It’s difficult to imagine a world without Andy Warhol. In the 1950s and ‘60s, at a time when abstract expressionism dominated the American art scene, Warhol brought a radically different approach not just to painting, but to art, its creation and its consumption as a leader of the Pop Art movement. Both populist and esoteric, Warhol served as a beacon for this new movement and his studio, The Factory, a gathering place for creatives from all walks of life to come together and be a part of something electric. But in 1987, as his star seemed to be forever rising, Andy Warhol died at age 58. With a massive memorial service planned at St. Patrick’s Cathedral in New York City, Vanity Fair sent a young photographer and friend of Warhol’s named Christophe von Hohenberg to cover the occasion, only to ultimately reject and never publish the photos.

Photos courtesy of Christophe von Hohenberg.

“The shoot was really, ‘Who’s wearing miniskirts at Andy’s memorial,’” recalls Hohenberg. “It wasn’t a cultural thing.” ‘80s fashion designer Stephen Sprouse had just reintroduced the mini, and though he can be seen in Hohenberg’s photographs attending the memorial, there’s nary a micro-skirt to be found.
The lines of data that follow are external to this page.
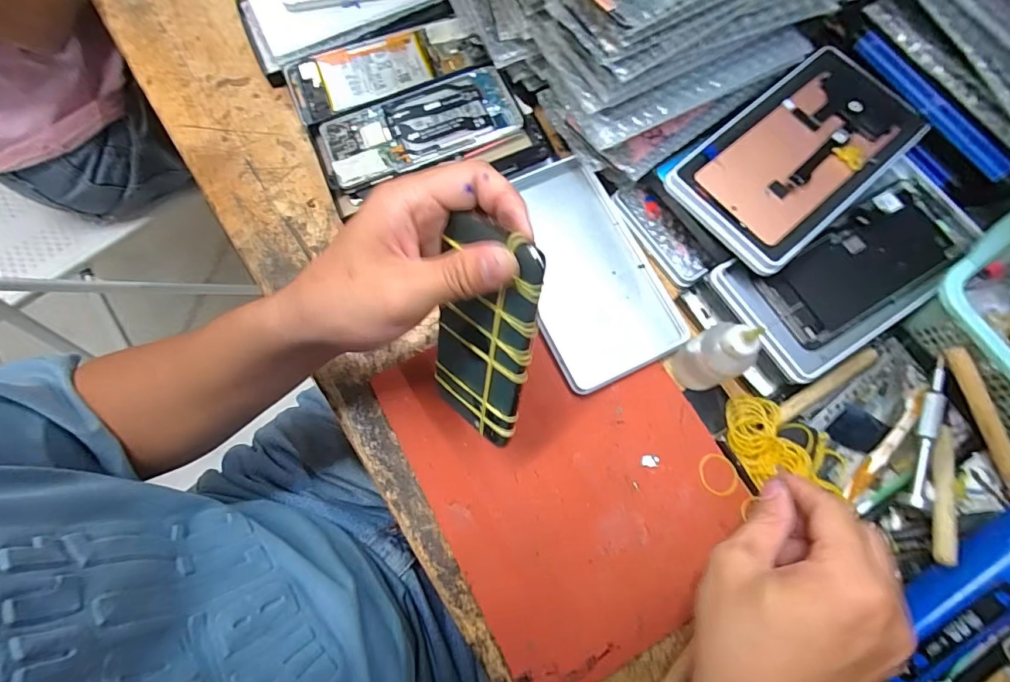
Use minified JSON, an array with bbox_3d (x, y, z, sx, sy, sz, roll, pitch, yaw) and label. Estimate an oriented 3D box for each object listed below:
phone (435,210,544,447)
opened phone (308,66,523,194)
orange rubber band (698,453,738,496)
[{"bbox_3d":[-0.014,0.000,0.265,0.068,0.135,0.008,35,44,27],"label":"phone"},{"bbox_3d":[-0.076,-0.182,0.397,0.171,0.011,0.079,-21,75,-4],"label":"opened phone"},{"bbox_3d":[0.155,0.097,0.335,0.026,0.004,0.030,-10,74,-1],"label":"orange rubber band"}]

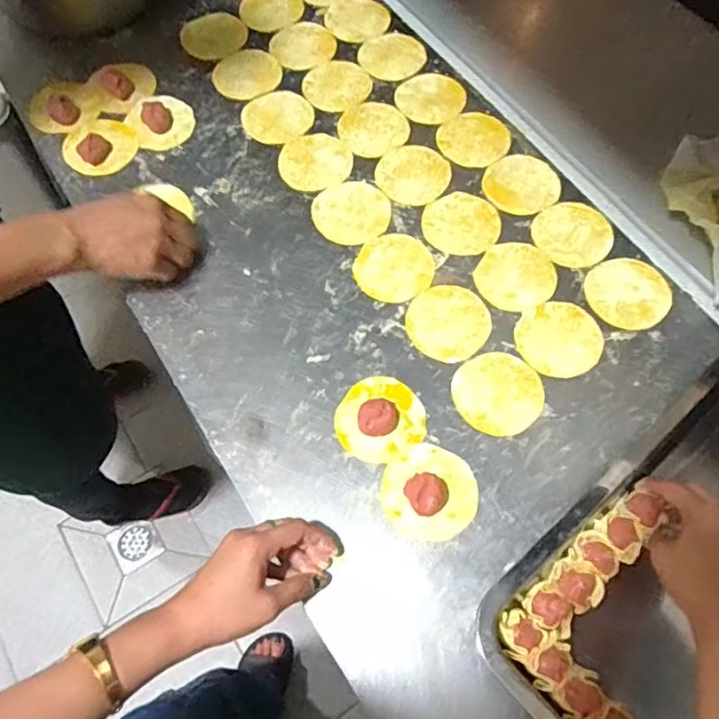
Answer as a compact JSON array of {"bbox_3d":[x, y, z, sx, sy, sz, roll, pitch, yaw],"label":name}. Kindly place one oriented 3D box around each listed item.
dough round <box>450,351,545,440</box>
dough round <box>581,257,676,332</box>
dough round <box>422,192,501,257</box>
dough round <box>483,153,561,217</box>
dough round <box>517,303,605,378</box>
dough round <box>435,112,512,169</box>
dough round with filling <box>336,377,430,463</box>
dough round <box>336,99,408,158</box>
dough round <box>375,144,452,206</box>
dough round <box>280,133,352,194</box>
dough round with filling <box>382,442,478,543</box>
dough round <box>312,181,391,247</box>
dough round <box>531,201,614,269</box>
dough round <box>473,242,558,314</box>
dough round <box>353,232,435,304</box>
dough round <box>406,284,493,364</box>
[{"bbox_3d":[0.133,0.032,0.578,0.082,0.004,0.084,0,67,-1],"label":"dough round"},{"bbox_3d":[0.279,-0.071,0.623,0.086,0.008,0.082,0,67,-1],"label":"dough round"},{"bbox_3d":[0.112,-0.149,0.660,0.081,0.006,0.080,0,67,-1],"label":"dough round"},{"bbox_3d":[0.185,-0.200,0.682,0.082,0.004,0.088,0,67,-1],"label":"dough round"},{"bbox_3d":[0.201,-0.021,0.599,0.086,0.004,0.079,0,67,-1],"label":"dough round"},{"bbox_3d":[0.136,-0.262,0.710,0.085,0.004,0.078,0,67,-1],"label":"dough round"},{"bbox_3d":[0.018,0.051,0.556,0.081,0.021,0.077,0,67,-1],"label":"dough round with filling"},{"bbox_3d":[0.016,-0.278,0.717,0.080,0.004,0.081,0,67,-1],"label":"dough round"},{"bbox_3d":[0.062,-0.213,0.687,0.080,0.004,0.084,0,67,-1],"label":"dough round"},{"bbox_3d":[-0.051,-0.230,0.693,0.082,0.004,0.083,0,67,-1],"label":"dough round"},{"bbox_3d":[0.063,0.115,0.527,0.080,0.026,0.083,0,67,-1],"label":"dough round with filling"},{"bbox_3d":[-0.008,-0.163,0.664,0.084,0.004,0.083,0,67,-1],"label":"dough round"},{"bbox_3d":[0.233,-0.138,0.654,0.081,0.006,0.083,0,67,-1],"label":"dough round"},{"bbox_3d":[0.165,-0.088,0.628,0.078,0.004,0.086,30,70,11],"label":"dough round"},{"bbox_3d":[0.038,-0.098,0.633,0.079,0.004,0.084,0,67,-1],"label":"dough round"},{"bbox_3d":[0.090,-0.038,0.609,0.081,0.007,0.082,0,67,-1],"label":"dough round"}]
Instead, Hohenberg captured a much more somber occasion, as admirers from different strata of society descended upon the cathedral to pay their honest respects. “So I just shot it as documentation,” he says. Captured in candid black and white, fashion icons like Calvin Klein brush shoulders with literary legends such as Tom Wolfe, swapping out his trademark white suit for a more fitting black. Yoko Ono, Liza Minelli, Bianca Jagger and even Raquel Welch make an appearance in Hohenberg’s photographs, as celebrities disembark from sleek limousines while crowds full of Warhol’s fans press from the back.
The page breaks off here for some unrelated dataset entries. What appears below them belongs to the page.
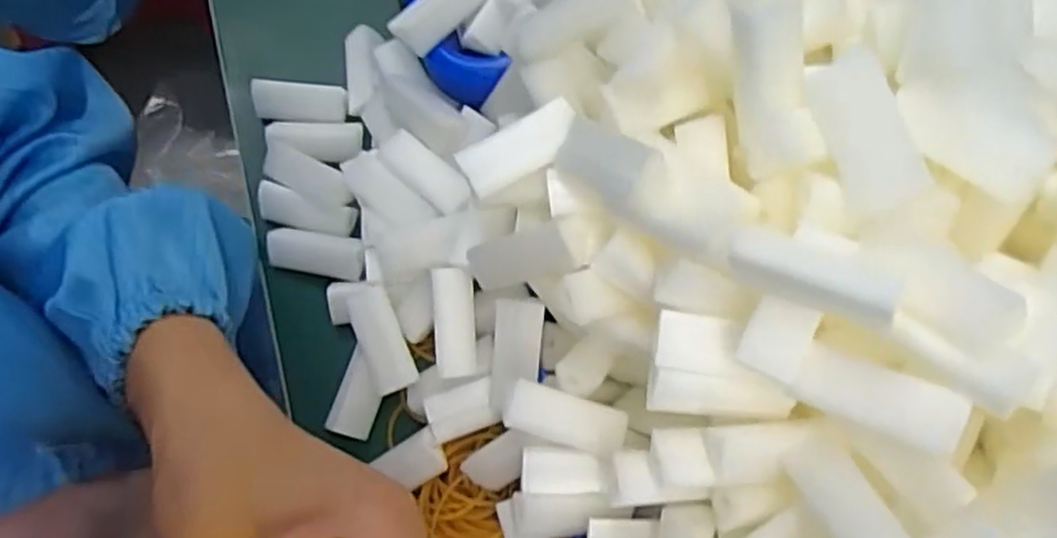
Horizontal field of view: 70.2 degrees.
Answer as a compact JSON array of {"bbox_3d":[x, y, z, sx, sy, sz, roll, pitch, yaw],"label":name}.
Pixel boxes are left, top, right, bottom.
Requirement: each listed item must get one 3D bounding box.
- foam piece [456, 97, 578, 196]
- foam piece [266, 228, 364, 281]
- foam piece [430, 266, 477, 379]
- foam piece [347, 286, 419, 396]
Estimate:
[{"bbox_3d":[-0.003,-0.042,0.266,0.043,0.009,0.019,-29,74,-8],"label":"foam piece"},{"bbox_3d":[-0.100,-0.008,0.356,0.048,0.011,0.020,12,73,4],"label":"foam piece"},{"bbox_3d":[-0.033,0.024,0.334,0.018,0.008,0.050,-3,100,0],"label":"foam piece"},{"bbox_3d":[-0.066,0.031,0.334,0.020,0.011,0.047,-23,73,-7],"label":"foam piece"}]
Photos courtesy of Christophe von Hohenberg.

Though Vanity Fair didn’t publish the photographs, Hohenberg never gave up on them. “What kept me going is that this is a piece of history,” he says. “Every death represents a loss of knowledge and time, and photography holds time and knowledge.” Hohenberg made a book, The Day The Factory Died, reaching out to Warhol’s friends and subjects, such as Campbell Soup Company, asking for handwritten letters and accounts of happy memories with Warhol to supplement the visual aspect. And though Hohenberg has mounted a handful of exhibits in Europe to showcase the work, the most recent show at Alfstad& Contemporary, closing April 1 on the 30th anniversary of the memorial, marks his most expansive yet, both in terms of content and presentation.
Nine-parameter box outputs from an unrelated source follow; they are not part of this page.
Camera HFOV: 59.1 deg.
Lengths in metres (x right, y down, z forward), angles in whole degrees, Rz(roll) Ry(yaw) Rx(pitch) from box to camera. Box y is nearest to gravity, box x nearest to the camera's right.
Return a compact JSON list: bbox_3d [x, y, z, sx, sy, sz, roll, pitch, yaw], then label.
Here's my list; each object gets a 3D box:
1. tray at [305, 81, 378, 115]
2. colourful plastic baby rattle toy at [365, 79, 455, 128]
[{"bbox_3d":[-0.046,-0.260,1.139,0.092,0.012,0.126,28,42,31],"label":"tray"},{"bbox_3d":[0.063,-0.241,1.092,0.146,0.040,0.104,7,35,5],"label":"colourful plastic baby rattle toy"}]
Even 30 years later, Hohenberg sees reason to revisit the memorial. “He’s a living pop figure—a cartoon figure like Roger Rabbit,” he says, pounding the table as he struggles to find the words to capture such a creature as Warhol, “and we all live on the coattails of Andy somehow, in one way or another, from fashion to attitude.” There’s no solemnity, as he says death gave Warhol what he really wanted: international stardom. “This is the last door for Andy,” says Hohenberg of the photographs, “and the beginning of his new life.”